In 2007 I was asked, as part of an assignment for my MsC. in e-Learning to create a 'game' using Google Earth. This is what I wrote afterwards...
How would a Google Earth game work?. The strength of a Google Earth (GE) game lays in GE's superb ability to give dramatic, location-based hyperlinking. Exportable .kmz files (also know as 'Placemarkers') can be saved, extracted and embedded into blog posts, e-mailed to gamers and used as a device to send learners to specific locations. The problem, however, rests with what they do when they get there.
Assuming that you have successfully landed at a GE location, the question remains as to what to do. Are you there to identify a place? That isn't that challenging - GE layers for roads, historical monuments and other locations of note will allow a gamer to gather his location pretty quickly. Not to mention the fact that you fly there.
Beyond using each location as a means to help identify this person, GE seems almost redundant. Which is a shame. Such a powerful linking function could have done much more. For example, why not send gamers to obscure locations across the earth, embed clues nearby (using tags) which lead the gamer to search other forms of media for clues - not just the blog and GE?
For example, Flickr.com, (despite the best efforts of Yahoo to screw it up) remains one of the quintessential social media services. In addition to the great networking and RSS capabilities, Flickr also presents users with a fiendishly clever (and simple) means of interaction: notes.
Notes are, as the name suggests, small packets of information placed on top of an image with text files. Click on the image above for an example (from my account) of some notes that I left on some photos of the Geffrye Museum, London. As you can see from the notes I left on the image, in addition to text you can also leave hyperlinks to other locations: images, blogs, wikis, Google Earth placemarkers, Youtube videos.
You can export a Flickr image to a blog as I've done here, but, dissapointingly, you can't export the notes with it. Which is a damned shame.

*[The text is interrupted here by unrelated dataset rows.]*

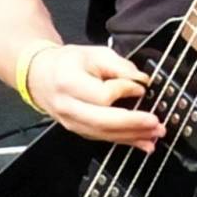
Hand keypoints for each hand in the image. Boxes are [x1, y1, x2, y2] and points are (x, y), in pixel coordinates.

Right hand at [27, 43, 165, 151]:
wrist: (40, 76)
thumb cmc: (67, 63)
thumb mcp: (94, 53)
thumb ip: (120, 66)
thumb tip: (142, 80)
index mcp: (68, 82)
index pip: (102, 95)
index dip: (125, 91)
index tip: (141, 86)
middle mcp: (68, 106)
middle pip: (103, 122)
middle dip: (133, 124)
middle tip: (155, 122)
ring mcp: (71, 122)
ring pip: (104, 134)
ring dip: (132, 136)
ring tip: (155, 133)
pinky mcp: (78, 130)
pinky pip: (103, 138)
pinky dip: (125, 141)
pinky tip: (143, 143)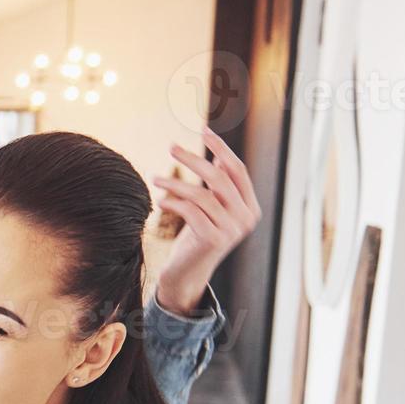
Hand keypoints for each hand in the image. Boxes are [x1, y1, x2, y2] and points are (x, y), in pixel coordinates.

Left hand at [152, 127, 261, 314]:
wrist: (187, 273)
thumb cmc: (196, 236)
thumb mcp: (210, 209)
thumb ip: (218, 187)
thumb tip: (217, 156)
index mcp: (250, 207)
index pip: (238, 170)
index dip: (221, 148)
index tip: (204, 130)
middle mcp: (247, 217)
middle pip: (220, 177)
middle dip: (193, 159)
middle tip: (171, 147)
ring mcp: (232, 229)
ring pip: (202, 194)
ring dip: (175, 182)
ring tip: (154, 178)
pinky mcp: (214, 239)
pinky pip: (191, 210)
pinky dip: (173, 202)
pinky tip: (160, 200)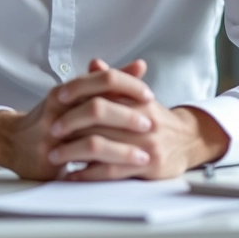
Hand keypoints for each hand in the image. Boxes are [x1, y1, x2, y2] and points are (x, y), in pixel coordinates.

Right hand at [0, 59, 153, 179]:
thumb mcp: (76, 95)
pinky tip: (118, 173)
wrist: (12, 140)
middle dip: (128, 117)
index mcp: (69, 89)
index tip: (149, 95)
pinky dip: (102, 170)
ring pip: (91, 138)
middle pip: (97, 106)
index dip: (128, 85)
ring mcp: (53, 133)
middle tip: (151, 124)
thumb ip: (108, 82)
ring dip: (122, 148)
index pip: (102, 78)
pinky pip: (80, 164)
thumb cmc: (51, 117)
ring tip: (143, 155)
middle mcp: (59, 107)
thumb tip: (140, 66)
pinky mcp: (50, 158)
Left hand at [50, 59, 229, 180]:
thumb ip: (114, 82)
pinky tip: (72, 175)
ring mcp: (145, 143)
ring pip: (101, 146)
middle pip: (98, 117)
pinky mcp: (147, 166)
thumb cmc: (154, 117)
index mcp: (137, 98)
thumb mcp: (137, 96)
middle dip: (70, 124)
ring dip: (73, 152)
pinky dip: (87, 174)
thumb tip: (94, 62)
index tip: (56, 98)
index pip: (103, 89)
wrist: (188, 140)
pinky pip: (111, 171)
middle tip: (50, 130)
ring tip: (54, 155)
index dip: (77, 92)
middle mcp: (142, 119)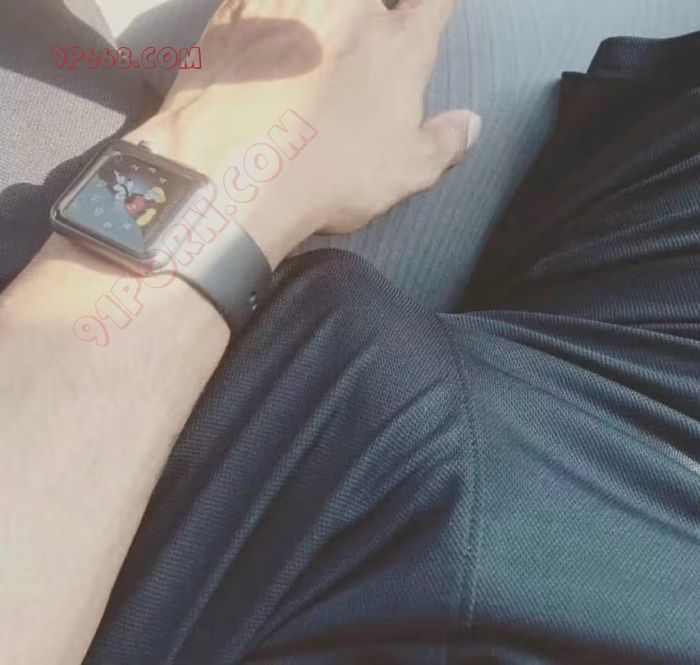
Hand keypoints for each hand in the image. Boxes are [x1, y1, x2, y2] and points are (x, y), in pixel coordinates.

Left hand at [125, 0, 480, 266]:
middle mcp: (351, 8)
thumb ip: (445, 142)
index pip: (434, 3)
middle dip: (375, 14)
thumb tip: (471, 123)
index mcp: (399, 46)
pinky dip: (271, 16)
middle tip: (366, 39)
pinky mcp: (239, 10)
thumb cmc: (330, 177)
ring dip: (321, 17)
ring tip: (313, 56)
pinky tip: (270, 45)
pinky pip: (262, 2)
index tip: (424, 16)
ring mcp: (292, 3)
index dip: (433, 9)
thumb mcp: (406, 172)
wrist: (236, 177)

What makes them powerful for a gaming application, is that the notes can be placed over specific places in photos - this means that a visual clue (something in the image) can be associated with a piece of text for a far more meaningful prompt to participate in a game than a simple question asked on a blog page.
Using Blogs as a 'launch pad' is good, but constantly directing the gamer back to the blog could be slightly repetitive. Rather than that, why not send them to a Flickr page? Which has a note? That note can require you to search a wikipedia entry for an answer with the connected area of the original Flickr image as a clue? That Wikipedia entry could lead to a Youtube video, which leads to a Twitter page, which leads to another blog, which leads to another Flickr page, which leads to...
Well, you get the idea. Rather than focusing on just two media streams (Blogs and GE) a proper linking game ('cos that's what it should be!) should drag you around the web, connectingseemingly disparate ideas, images and locations - allowing users to explore a range of media and enabling different learning styles and information acquisition styles to flourish. Furthermore, the simple sense of adventure (of being slightly lost) would be far more tangible. Running 'home' to a blog at each turn feels somewhat tedious and un-inventive for me.